Bien entendu, l’occupation auprès de l’employeur sur le territoire belge ne peut dans tous les cas commencer que lorsque le permis de travail a effectivement été délivré. C’est une erreur parfois commune mais dangereuse de penser que le dépôt de la demande de permis de travail suffirait. Si l’occupation commence déjà au moment de la demande (ou avant), on risque toujours que la demande soit refusée sur cette base, et l’employeur peut même se voir infliger des sanctions pénales ou administratives.

Dans la pratique, cette erreur se rencontre principalement dans le cadre de l’occupation de personnes qui, au moment de leur recrutement, séjournent déjà légalement en Belgique (par exemple en tant qu’étudiants de l’enseignement supérieur).
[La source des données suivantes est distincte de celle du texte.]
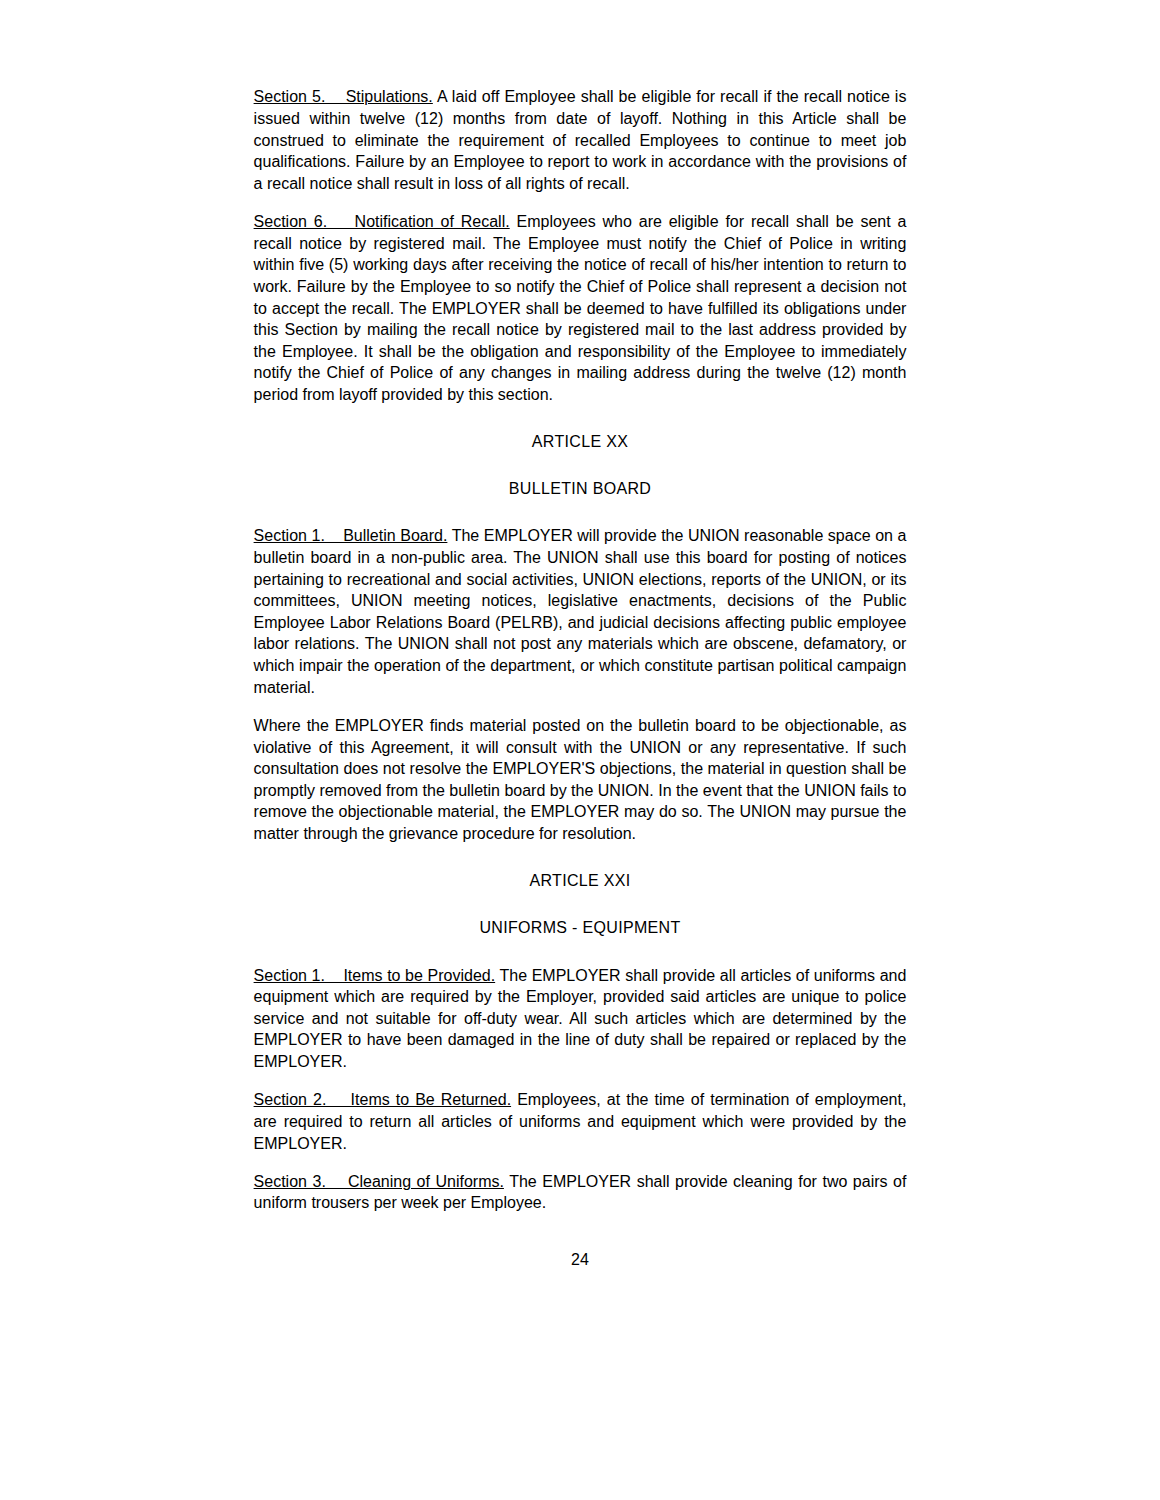Section 5. Stipulations. A laid off Employee shall be eligible for recall if the recall notice is issued within twelve (12) months from date of layoff. Nothing in this Article shall be construed to eliminate the requirement of recalled Employees to continue to meet job qualifications. Failure by an Employee to report to work in accordance with the provisions of a recall notice shall result in loss of all rights of recall.
Section 6. Notification of Recall. Employees who are eligible for recall shall be sent a recall notice by registered mail. The Employee must notify the Chief of Police in writing within five (5) working days after receiving the notice of recall of his/her intention to return to work. Failure by the Employee to so notify the Chief of Police shall represent a decision not to accept the recall. The EMPLOYER shall be deemed to have fulfilled its obligations under this Section by mailing the recall notice by registered mail to the last address provided by the Employee. It shall be the obligation and responsibility of the Employee to immediately notify the Chief of Police of any changes in mailing address during the twelve (12) month period from layoff provided by this section.
ARTICLE XX
BULLETIN BOARD
Section 1. Bulletin Board. The EMPLOYER will provide the UNION reasonable space on a bulletin board in a non-public area. The UNION shall use this board for posting of notices pertaining to recreational and social activities, UNION elections, reports of the UNION, or its committees, UNION meeting notices, legislative enactments, decisions of the Public Employee Labor Relations Board (PELRB), and judicial decisions affecting public employee labor relations. The UNION shall not post any materials which are obscene, defamatory, or which impair the operation of the department, or which constitute partisan political campaign material.
Where the EMPLOYER finds material posted on the bulletin board to be objectionable, as violative of this Agreement, it will consult with the UNION or any representative. If such consultation does not resolve the EMPLOYER'S objections, the material in question shall be promptly removed from the bulletin board by the UNION. In the event that the UNION fails to remove the objectionable material, the EMPLOYER may do so. The UNION may pursue the matter through the grievance procedure for resolution.
ARTICLE XXI
UNIFORMS - EQUIPMENT
Section 1. Items to be Provided. The EMPLOYER shall provide all articles of uniforms and equipment which are required by the Employer, provided said articles are unique to police service and not suitable for off-duty wear. All such articles which are determined by the EMPLOYER to have been damaged in the line of duty shall be repaired or replaced by the EMPLOYER.
Section 2. Items to Be Returned. Employees, at the time of termination of employment, are required to return all articles of uniforms and equipment which were provided by the EMPLOYER.
Section 3. Cleaning of Uniforms. The EMPLOYER shall provide cleaning for two pairs of uniform trousers per week per Employee.
24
Toutefois, il faut à leur égard également distinguer le droit de séjour et le droit de mise au travail : ce n’est pas parce que quelqu’un séjourne légalement en Belgique qu’il peut automatiquement aussi travailler pour tout employeur. Il faut donc toujours contrôler si une dispense de permis de travail est d’application, et si ce n’est pas le cas, il faut préalablement demander un permis de travail.

Lors de la demande de permis de travail, il faut notamment soumettre une copie signée du contrat de travail. Afin d’éviter les problèmes si le permis de travail est finalement refusé, il est souvent conseillé d’inclure une condition suspensive et résolutoire dans le contrat de travail. La condition suspensive implique que l’occupation ne commencera pas avant le moment où le travailleur disposera du permis de travail et du visa ou du permis de séjour nécessaires, tandis que que la condition résolutoire prévoit que si ces documents ne sont pas reçus pour une date déterminée, le contrat de travail prend fin de plein droit, sans délai ni indemnité de préavis. Pour être valables, il est important que ces conditions soient formulées soigneusement.

En résumé : la procédure pour accueillir un ressortissant d’un pays tiers n’est pas toujours simple, et la question se pose encore de savoir ce que les modifications législatives attendues signifieront en 2018. Dans de nombreux cas, il est cependant tout à fait possible de recruter un ressortissant d’un pays tiers dans le respect de la procédure, en particulier s’il s’agit de profils élevés.